→ **正文节选**:
肿瘤微环境主要由肿瘤细胞、上皮细胞、间质细胞、免疫细胞、成纤维细胞、微血管、细胞因子及细胞外基质等共同组成,近年来的研究显示肿瘤微环境对肿瘤的发生、发展、转移具有重要的调控作用[1]。癌相关成纤维细胞(carcinoma-associate fibroblasts,CAFs)是肿瘤微环境中主要的基质细胞,它在表型和功能上都明显区别于正常的成纤维细胞,对肿瘤发生发展、血管形成、浸润转移、免疫抑制等有重要作用[2]。新近研究表明,CAFs的糖代谢方式亦发生了改变:肿瘤细胞的快速增殖是以大量的物质和能量代谢为基础,为了适应肿瘤细胞不受调控的快速生长及侵袭转移,CAFs细胞不再进行传统单纯的三羧酸循环,以维护自身的生长需求,而是以糖酵解的方式产生大量的乳酸(lactic acid,LD),供给肿瘤细胞进行代谢,肿瘤细胞相当于“寄生虫”[3]。
目前,针对CAFs糖代谢主要集中于乳腺癌、前列腺癌,其他肿瘤则研究相对较少,对口腔鳞癌CAFs糖代谢的相关研究就更少。本研究通过比较CAFs和NFs细胞线粒体的形态、膜电位、ATP浓度、葡萄糖(glucose,GLU)摄取、LD分泌情况,初步探讨口腔鳞癌相关成纤维细胞的糖代谢方式,为进一步研究口腔鳞癌-CAFs细胞代谢网络奠定基础, 为肿瘤治疗提供一个新思路。
1 材料与方法 1.1 主要材料与仪器H-DMEM培养基、胎牛血清、双抗(青链霉素)(HyClone公司,美国);鼠抗人细胞角蛋白(cytokeratin,CK)单抗、兔抗人波形蛋白(vimentin,VIM)单抗、鼠抗人α-平滑肌肌动蛋白(α-smooth muscle actin,α-SMA)单抗(北京中杉金桥生物技术有限公司)、0.2%詹纳斯绿B染色液(北京雷根生物技术有限公司)、四氯四乙基苯并咪唑基羰花青碘化物(JC-1)试剂盒(南京建成生物技术有限公司)、BCA蛋白定量试剂盒(北京百泰克公司)、ATP测定试剂盒(南京建成生物技术有限公司)、葡萄糖测试盒(南京建成生物技术有限公司)、乳酸测定试剂盒(南京建成生物技术有限公司)、倒置荧光显微镜(Olympus,日本)、酶标仪(Tecan sunrise,奥地利)。

→ **任务**: 续写上面关于口腔鳞癌相关成纤维细胞糖代谢的正文，从其最后一句之后写起。

→ **记录节选**:
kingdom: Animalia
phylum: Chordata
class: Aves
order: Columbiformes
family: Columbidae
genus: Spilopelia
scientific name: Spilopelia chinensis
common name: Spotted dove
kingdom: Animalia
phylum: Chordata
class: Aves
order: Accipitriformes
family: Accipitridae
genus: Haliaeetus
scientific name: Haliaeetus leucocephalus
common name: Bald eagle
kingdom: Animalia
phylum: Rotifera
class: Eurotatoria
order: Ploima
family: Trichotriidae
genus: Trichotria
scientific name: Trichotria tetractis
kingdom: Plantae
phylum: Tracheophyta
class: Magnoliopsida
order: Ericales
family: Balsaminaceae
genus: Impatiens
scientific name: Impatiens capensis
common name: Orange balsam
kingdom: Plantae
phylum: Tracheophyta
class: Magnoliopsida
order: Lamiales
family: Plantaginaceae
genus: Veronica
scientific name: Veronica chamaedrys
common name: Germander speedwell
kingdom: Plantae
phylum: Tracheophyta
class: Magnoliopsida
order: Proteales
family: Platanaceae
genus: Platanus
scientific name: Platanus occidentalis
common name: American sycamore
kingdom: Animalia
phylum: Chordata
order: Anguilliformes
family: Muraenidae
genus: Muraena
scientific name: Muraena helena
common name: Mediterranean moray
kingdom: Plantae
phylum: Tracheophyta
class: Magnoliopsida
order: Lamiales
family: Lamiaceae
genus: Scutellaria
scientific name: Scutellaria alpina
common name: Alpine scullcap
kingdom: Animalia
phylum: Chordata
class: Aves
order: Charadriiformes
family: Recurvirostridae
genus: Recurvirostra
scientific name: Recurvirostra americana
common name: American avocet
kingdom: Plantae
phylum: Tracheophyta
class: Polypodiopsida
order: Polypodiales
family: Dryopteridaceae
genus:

→ **参考答案**:
1.2 实验方法 1.2.1 CAFs和NFs的分离培养与鉴定无菌条件下收集川北医学院附属医院口腔颌面外科的口腔鳞癌患者手术切下的癌组织,包括癌邻近结缔组织和癌旁正常结缔组织,用于CAFs和NFs的分离培养,其分离及免疫组化鉴定参照前期研究[4]。采用第3代细胞进行研究。
1.2.2 线粒体活性染色CAFs和NFs消化后以3×104/孔的细胞数接种于24孔板,待细胞生长融合60%后,去掉培养基,PBS冲洗2遍,滴加0.2%詹纳斯绿B染色液1 mL,染色10 min,显微镜下观察细胞的染色情况并拍照记录。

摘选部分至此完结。